By Karine KalantarianBako Sahakian, Nagorno-Karabakh’s president-elect, declined to shed light Friday on the composition of his cabinet, saying he has not yet started forming it.
“No discussions are being held on the next government at the moment,” he told RFE/RL by phone. “We are getting ready for the September 7 inauguration ceremony.”
Sahakian swept to a landslide victory in the July 19 presidential election, capitalizing on the backing of the unrecognized Nagorno-Karabakh Republic’s outgoing President Arkady Ghukasian and four main political parties. Two of those parties have been in opposition to Ghukasian.
The broad-based support prompted suggestions that the new Karabakh leader could share power with his diverse political allies. But he has so far been tight-lipped about the likely make-up of his cabinet.
“Right now we are reviewing the work which we did during the election campaign,” said Sahakian. “We received about 3,000 letters. Two working groups are looking into those letters.”

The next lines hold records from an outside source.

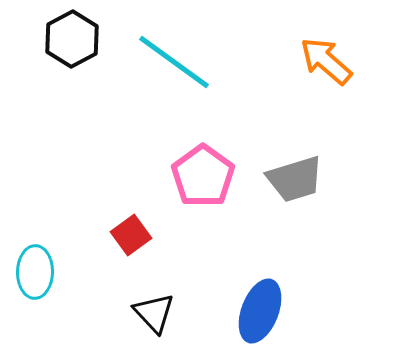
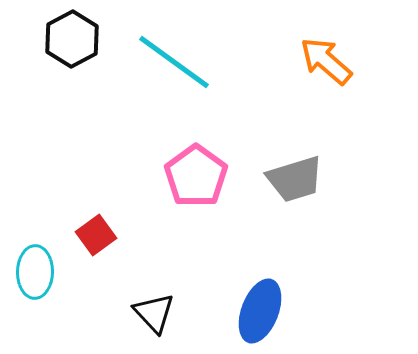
pink pentagon: moved 7 px left
red square: moved 35 px left
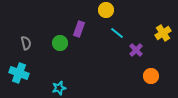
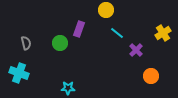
cyan star: moved 9 px right; rotated 16 degrees clockwise
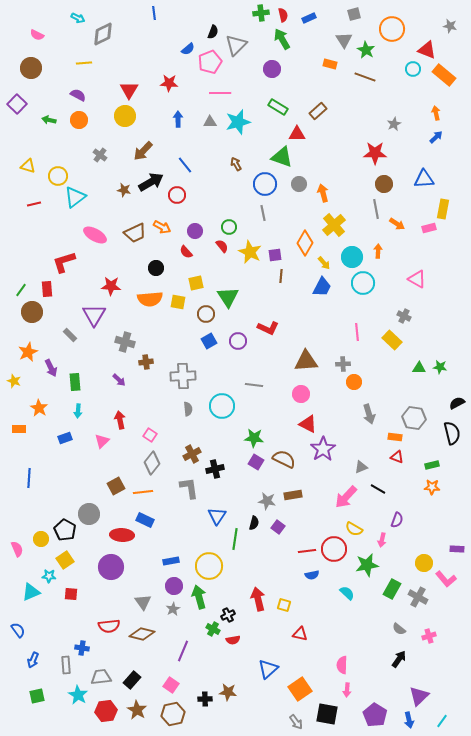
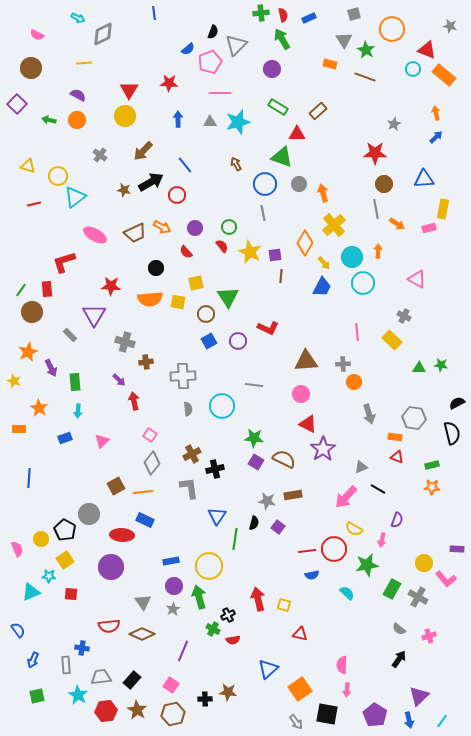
orange circle at (79, 120): moved 2 px left
purple circle at (195, 231): moved 3 px up
green star at (440, 367): moved 1 px right, 2 px up
red arrow at (120, 420): moved 14 px right, 19 px up
brown diamond at (142, 634): rotated 10 degrees clockwise
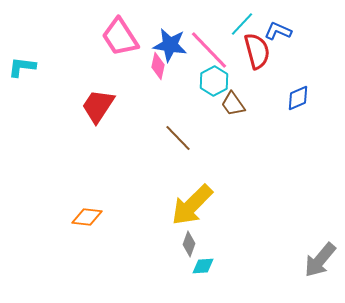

Sahakian, who headed Karabakh’s main security agency until recently, said during the election campaign that, if elected, he will ensure continuity in policies pursued by Ghukasian. He said on Friday that one of his first tasks will be to tackle “new forms of bureaucratic red tape” and pay particular attention to impoverished rural communities.
According to Karlen Avetisian, the NKR’s permanent representative to Yerevan, Sahakian will not change the Karabakh Armenians’ position on the conflict with Azerbaijan.

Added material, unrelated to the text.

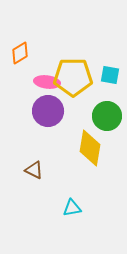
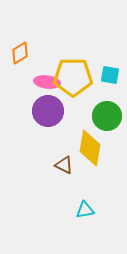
brown triangle: moved 30 px right, 5 px up
cyan triangle: moved 13 px right, 2 px down
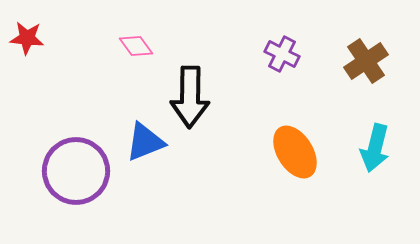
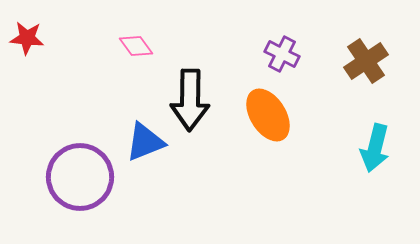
black arrow: moved 3 px down
orange ellipse: moved 27 px left, 37 px up
purple circle: moved 4 px right, 6 px down
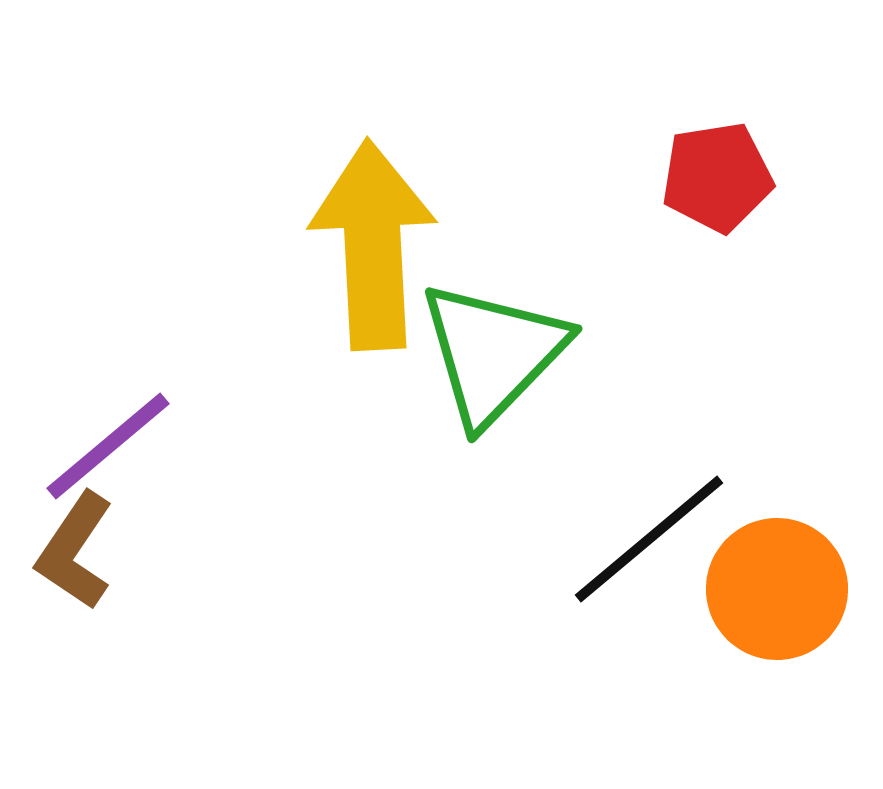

The authorities in Stepanakert are increasingly frustrated with their lack of direct involvement in the ongoing Armenian-Azerbaijani peace talks. Ghukasian, in power since 1997, has also voiced misgivings about international mediators’ existing peace proposals.
Commenting on Ghukasian’s decade-long track record, Avetisian singled out his role in what he described as Karabakh’s successful “transition from semi-military to civilian rule.” “This has been a difficult and dangerous process,” Avetisian told a news conference. “If it hadn’t happened, we could have met the fate of Chechnya.”